Caño 14 quizás haya sido el lugar más emblemático del tango. En tiempos en los que la música ciudadana comenzaba a sufrir sus primeros síntomas de retroceso en el gusto popular, “la catedral del tango” apareció para convertirse en el espacio donde la misa tanguera nocturna demostraba –de lunes a sábado, “el séptimo día el tango descansó”- toda su potencia y su estirpe de expresión imperecedera en un sagrada cofradía.

A los caños

Abierto en marzo de 1962 en un pequeño local de la calle Uruguay, los tres propietarios -Atilio Stampone, Vicente Fiasche y el ex jugador de San Lorenzo y del seleccionado argentino Rinaldo “Mamucho” Martino- le contaron previamente a Aníbal Troilo la idea de montar un boliche de tango. Entusiasmado, “Pichuco” no solo fue parte esencial del proyecto sino que además bautizó a la iniciativa.

“Caño” porque la esperanza inicial no era mucha y veían que el asunto podía ser poco productivo. “Lo más probable es que nos fundamos y que nos vayamos a vivir a los caños”, dicen que habría bromeado Troilo. El número, el 14, no hacía más que aludir al mundo quinielero y a su significado, el borracho.

Ya con un nombre, la idea finalmente se concretó y el espacio apareció en la escena de la noche porteña con un buda vestido de traje y corbata, con bandoneón, como padrino y anfitrión musical.

Los años gloriosos

Lo cierto es que Caño 14 no se convirtió en ese fantasma de bodegón sin luces que habían conjurado los muchachos. A los pocos meses de su nacimiento, el lugar de la calle Uruguay quedó chico y Caño pasó a su histórico sótano de Talcahuano 975. Allí, transcurrió el periodo de esplendor y comenzó a solidificarse la leyenda.

Quienes tuvieron la posibilidad de habitar las noches de Talcahuano recuerdan con anhelo la misa regular de cada día, un día que empezaba cuando el reloj marcaba las 23. Troilo y Goyeneche en una dupla indestructible, la presencia constante de Héctor Stamponi, los conciertos de Pugliese, Salgán, Roberto Grela y la orquesta de Enrique Francini, entre otros, eran parte del paisaje habitual.
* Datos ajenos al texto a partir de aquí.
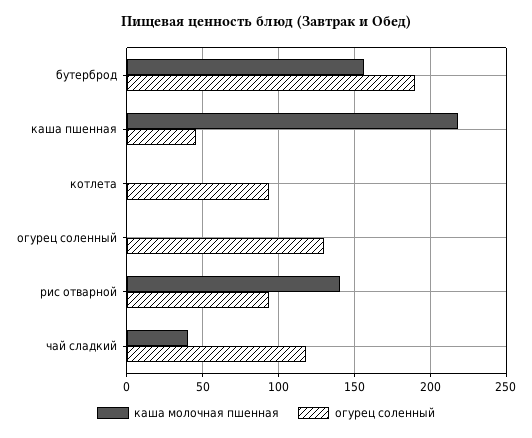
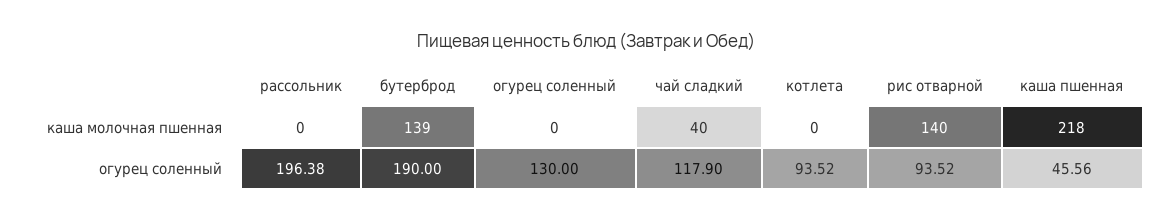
каша молочная пшенная, бутерброд: 155 -> 139
каша молочная пшенная, рассольник: none -> 0
огурец соленный, рассольник: none -> 196.38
Junto a ellos, Juan Carlos Copes y María Nieves completaban las noches del Caño y encendían la liturgia porteña.

“Siempre había algo para esperar de Troilo, del ‘Polaco’. Estábamos expectantes, gozosos. Cuando Francini se enchufaba con el violín y viajaba, nos llevaba a todos en el viaje. El whisky era el mejor carburante”, contaba un parroquiano de los años gloriosos del templo tanguero.

Políticos, periodistas, empresarios, deportistas y artistas de todas las disciplinas no querían perderse lo que sucedía en el lugar. En cada una de sus veladas, Caño 14 se colmaba y muchos hasta se volvían a sus casas sin poder entrar. “Se dio el caso de que uno de los que se quedó afuera, una noche, fue nada menos que Carlos Perette, vicepresidente de la Nación cuando Arturo Illia era presidente”, contó Atilio Stampone en un texto titulado “Un sueño realizado”.

30 años no es nada

Fueron 25 años de existencia de Caño 14. Un reducto tanguero que se expandió más allá del centro con temporadas en Mar del Plata y que hasta encontró una réplica en Colombia con un local del mismo nombre que culminó con un final trágico.

Pero el Caño porteño lejos estaba de aquel desenlace colombiano. Su mística, la música y su ambiente representaron un bastión de defensa y difusión para el género hasta 1986, cuando sus puertas se cerraron.

Ya en otro contexto, hacia 1997, Caño 14 reabrió en Recoleta pero las luces de neón ya no iluminaban la calle como antes. Faltaban poco tiempo para que, a partir de los primeros años del siglo XXI, otras generaciones empezaran a construir sus propios espacios para forjar una nueva vivencia de la noche porteña, siempre al compás del tango y el corazón.